Three officers—Ryan Flanagan, Adam Wright and Adrian Alaniz—fired on Zambrano-Montes. Flanagan and Wright are white, and Alaniz is Hispanic. None of them were wearing body cameras. The shooting was caught on video by a civilian who recorded the incident from about 50 feet away showing Zambrano-Montes was running away from police, either with a rock in his hand or unarmed, and turned to face the officers before he was shot by them. Several weeks prior to the shooting, one of the officers, Adam Wright, had dragged Zambrano-Montes away from his burning rental home.

==Aftermath==
The death of Zambrano-Montes led to criticism by the Mexican government with Mexico's Congress calling the shooting an "act that outrages all Mexicans" and the country's President, Enrique Peña Nieto, condemning the officers' "disproportionate use of lethal force." There were also mass protests in Pasco, with many protesters attending from outside the local community. The Tri-City Herald reported that "turmoil continued in Pasco nearly two weeks after the controversial shooting of Antonio Zambrano-Montes," as protests are not typically of this size in this town. A small ongoing presence of activists was present at the Pasco City Hall.

The three officers involved in the shooting were placed on paid administrative leave. As of February 16, "a multiagency investigation was underway". A local group, Consejo Latino, called for an additional investigation by the United States Department of Justice. There are 68 officers on the police force in Pasco, of whom 14 (21%) are Hispanic. Pasco is 56% Hispanic.

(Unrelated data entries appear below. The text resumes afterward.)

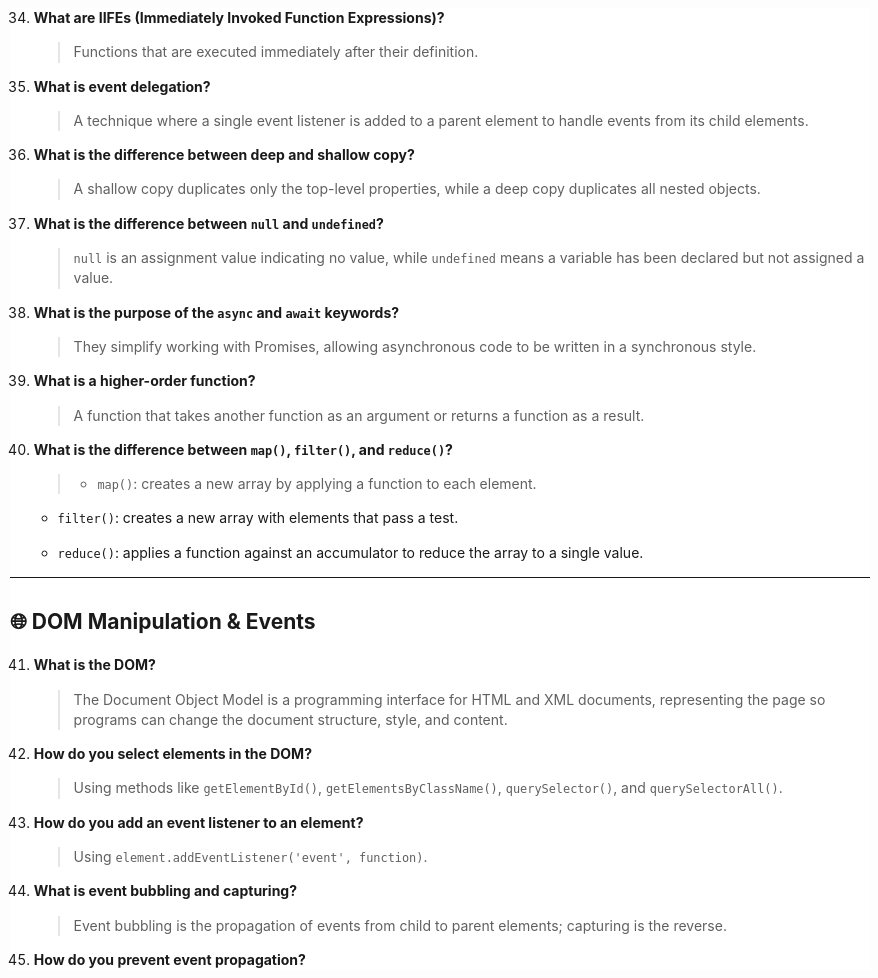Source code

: 34. **What are IIFEs (Immediately Invoked Function Expressions)?**
    
    > Functions that are executed immediately after their definition.
    
35. **What is event delegation?**
    
    > A technique where a single event listener is added to a parent element to handle events from its child elements.
    
36. **What is the difference between deep and shallow copy?**
    
    > A shallow copy duplicates only the top-level properties, while a deep copy duplicates all nested objects.
    
37. **What is the difference between `null` and `undefined`?**
    
    > `null` is an assignment value indicating no value, while `undefined` means a variable has been declared but not assigned a value.
    
38. **What is the purpose of the `async` and `await` keywords?**
    
    > They simplify working with Promises, allowing asynchronous code to be written in a synchronous style.
    
39. **What is a higher-order function?**
    
    > A function that takes another function as an argument or returns a function as a result.
    
40. **What is the difference between `map()`, `filter()`, and `reduce()`?**
    
    > - `map()`: creates a new array by applying a function to each element.
    >     
    
    - `filter()`: creates a new array with elements that pass a test.
        
    - `reduce()`: applies a function against an accumulator to reduce the array to a single value.
        

---

## 🌐 DOM Manipulation & Events

41. **What is the DOM?**
    
    > The Document Object Model is a programming interface for HTML and XML documents, representing the page so programs can change the document structure, style, and content.
    
42. **How do you select elements in the DOM?**
    
    > Using methods like `getElementById()`, `getElementsByClassName()`, `querySelector()`, and `querySelectorAll()`.
    
43. **How do you add an event listener to an element?**
    
    > Using `element.addEventListener('event', function)`.
    
44. **What is event bubbling and capturing?**
    
    > Event bubbling is the propagation of events from child to parent elements; capturing is the reverse.
    
45. **How do you prevent event propagation?**
    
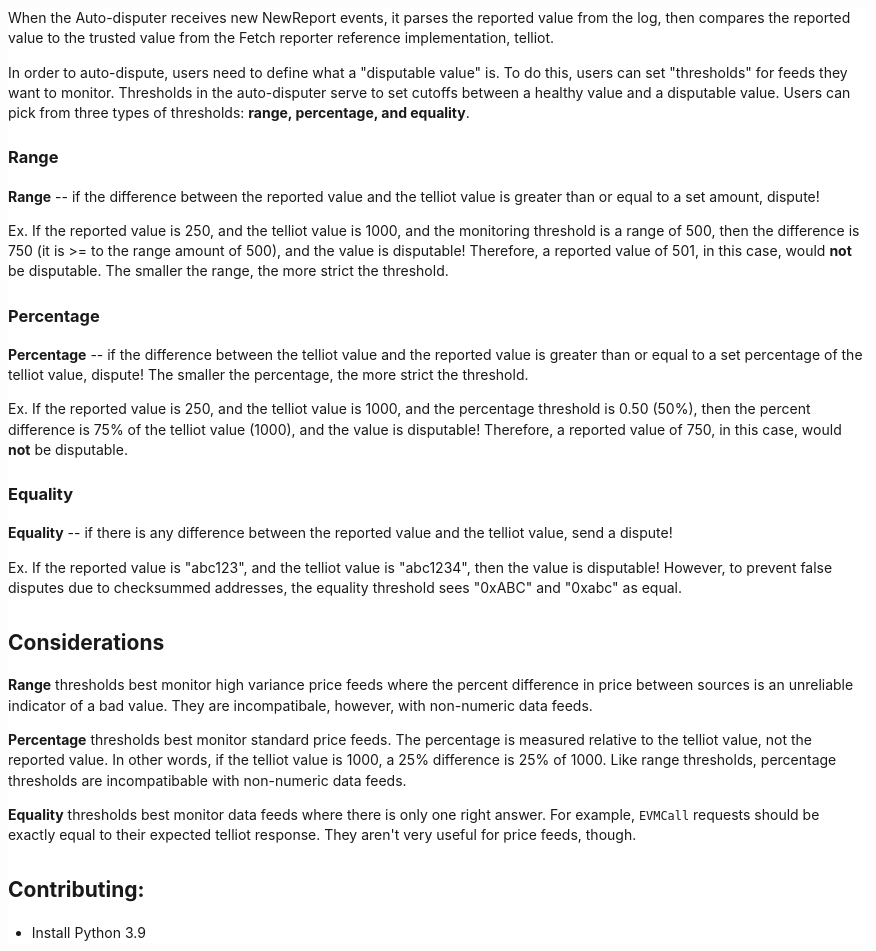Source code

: When the Auto-disputer receives new NewReport events, it parses the reported value from the log, then compares the reported value to the trusted value from the Fetch reporter reference implementation, telliot.

In order to auto-dispute, users need to define what a "disputable value" is. To do this, users can set "thresholds" for feeds they want to monitor. Thresholds in the auto-disputer serve to set cutoffs between a healthy value and a disputable value. Users can pick from three types of thresholds: **range, percentage, and equality**.

### Range
**Range** -- if the difference between the reported value and the telliot value is greater than or equal to a set amount, dispute!

Ex. If the reported value is 250, and the telliot value is 1000, and the monitoring threshold is a range of 500, then the difference is 750 (it is >= to the range amount of 500), and the value is disputable! Therefore, a reported value of 501, in this case, would **not** be disputable. The smaller the range, the more strict the threshold.

### Percentage
**Percentage** -- if the difference between the telliot value and the reported value is greater than or equal to a set percentage of the telliot value, dispute! The smaller the percentage, the more strict the threshold.

Ex. If the reported value is 250, and the telliot value is 1000, and the percentage threshold is 0.50 (50%), then the percent difference is 75% of the telliot value (1000), and the value is disputable! Therefore, a reported value of 750, in this case, would **not** be disputable.

### Equality
**Equality** -- if there is any difference between the reported value and the telliot value, send a dispute!

Ex. If the reported value is "abc123", and the telliot value is "abc1234", then the value is disputable! However, to prevent false disputes due to checksummed addresses, the equality threshold sees "0xABC" and "0xabc" as equal.

## Considerations

**Range** thresholds best monitor high variance price feeds where the percent difference in price between sources is an unreliable indicator of a bad value. They are incompatibale, however, with non-numeric data feeds.

**Percentage** thresholds best monitor standard price feeds. The percentage is measured relative to the telliot value, not the reported value. In other words, if the telliot value is 1000, a 25% difference is 25% of 1000. Like range thresholds, percentage thresholds are incompatibable with non-numeric data feeds.

**Equality** thresholds best monitor data feeds where there is only one right answer. For example, `EVMCall` requests should be exactly equal to their expected telliot response. They aren't very useful for price feeds, though.

## Contributing:

- Install Python 3.9
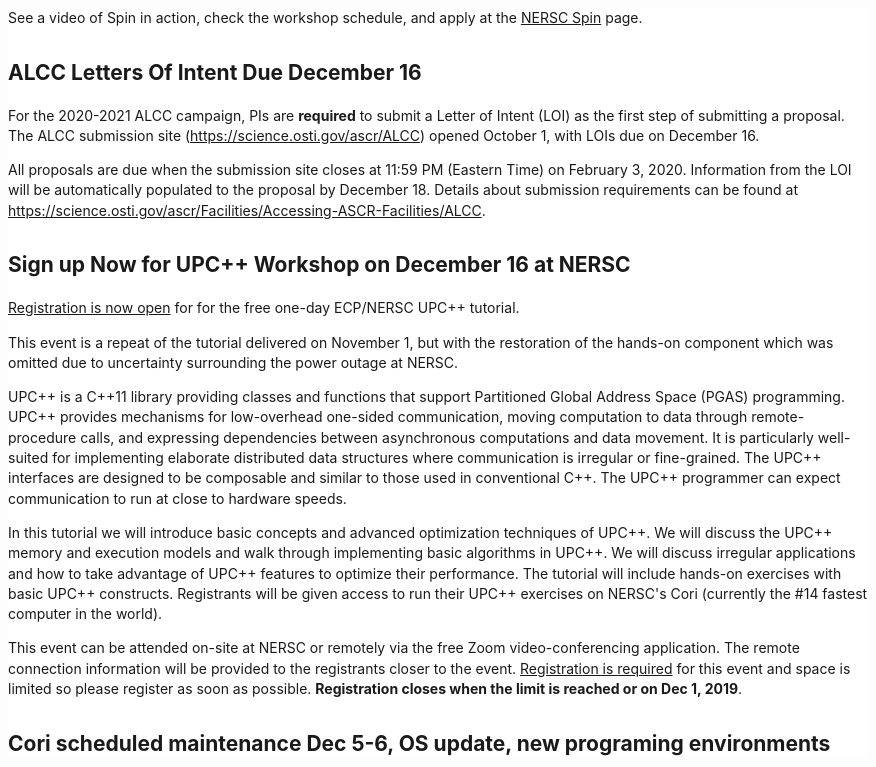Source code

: See a video of Spin in action, check the workshop schedule, and apply at the 
[NERSC Spin](https://www.nersc.gov/users/data-analytics/spin/) page.


## ALCC Letters Of Intent Due December 16 <a name="alcc"/></a> ##

For the 2020-2021 ALCC campaign, PIs are **required** to submit a Letter of 
Intent (LOI) as the first step of submitting a proposal. The ALCC submission 
site (<https://science.osti.gov/ascr/ALCC>) opened October 1,
with LOIs due on December 16. 

All proposals are due when the submission site closes at 11:59 PM (Eastern Time)
on February 3, 2020. Information from the LOI will be automatically populated to
the proposal by December 18. Details about submission requirements can be found 
at <https://science.osti.gov/ascr/Facilities/Accessing-ASCR-Facilities/ALCC>.


## Sign up Now for UPC++ Workshop on December 16 at NERSC <a name="upcpp"/></a> ##

[Registration is now open](https://www.exascaleproject.org/event/upcpp/) for
for the free one-day ECP/NERSC UPC++ tutorial.

This event is a repeat of the tutorial delivered on November 1, but with the 
restoration of the hands-on component which was omitted due to uncertainty 
surrounding the power outage at NERSC.

UPC++ is a C++11 library providing classes and functions that support
Partitioned Global Address Space (PGAS) programming. UPC++ provides mechanisms
for low-overhead one-sided communication, moving computation to data through
remote-procedure calls, and expressing dependencies between asynchronous
computations and data movement. It is particularly well-suited for implementing
elaborate distributed data structures where communication is irregular or
fine-grained. The UPC++ interfaces are designed to be composable and similar to
those used in conventional C++. The UPC++ programmer can expect communication to
run at close to hardware speeds.

In this tutorial we will introduce basic concepts and advanced optimization
techniques of UPC++. We will discuss the UPC++ memory and execution models and
walk through implementing basic algorithms in UPC++. We will discuss irregular
applications and how to take advantage of UPC++ features to optimize their
performance.  The tutorial will include hands-on exercises with basic UPC++
constructs. Registrants will be given access to run their UPC++ exercises on
NERSC's Cori (currently the #14 fastest computer in the world).

This event can be attended on-site at NERSC or remotely via the free Zoom
video-conferencing application. The remote connection information will be
provided to the registrants closer to the event. 
[Registration is required](https://www.exascaleproject.org/event/upcpp/) for
this event and space is limited so please register as soon as possible.
**Registration closes when the limit is reached or on Dec 1, 2019**.


## Cori scheduled maintenance Dec 5-6, OS update, new programing environments <a name="corimaintenance"/></a> ##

On February 26, a report indicated "The U.S. Attorney's office for Eastern Washington ... [had joined] the FBI in keeping track of the investigation."

As of February 27, 2015, reports indicated that seventeen shots had been fired; there were conflicting reports regarding as to whether autopsy results indicated the victim had been shot in the back. The medical examiner's analysis was expected to be complete in about a month's time; transcripts of witness statements were not expected to be available for several weeks. Zambrano-Montes's family commissioned a third autopsy conducted by forensic pathologist Werner Spitz. A federal mediator from the US Justice Department was dispatched in late March to help to mediate talks between the Pasco police department and local community groups who believe the shooting was unjustified while Zambrano-Montes' widow has called for the three officers to be charged with murder. A request to Governor Jay Inslee by Latino advocacy group Consejo Latino to remove Franklin County Prosecutor Shawn Sant from the investigation was refused, on the basis that prosecutors were obligated to fully investigate and prosecute crimes absent "very specific, tangible, and compelling reasons."

Shawn Sant—along with Michael C. Ormsby, United States Attorney for the Eastern District of Washington—declined to file charges against the three officers, stating that the officers acted in good faith and without malice. Ryan Flanagan left the police department in July 2015 while on administrative leave. The other two officers, Adam Wright and Adrian Alaniz, eventually returned to duty.

===Civil lawsuit===
In 2015, the family of Zambrano filed a $25 million claim in federal court against the city of Pasco claiming excessive force led to his death. The family hired civil rights attorney Benjamin Crump who also represented the family of Trayvon Martin in Sanford, Florida and the family of Michael Brown in Ferguson, Missouri; and Jose Baez, who represented Casey Anthony. The family later accepted a $700,000 settlement which was divided among Zambrano's two daughters, parents and widow.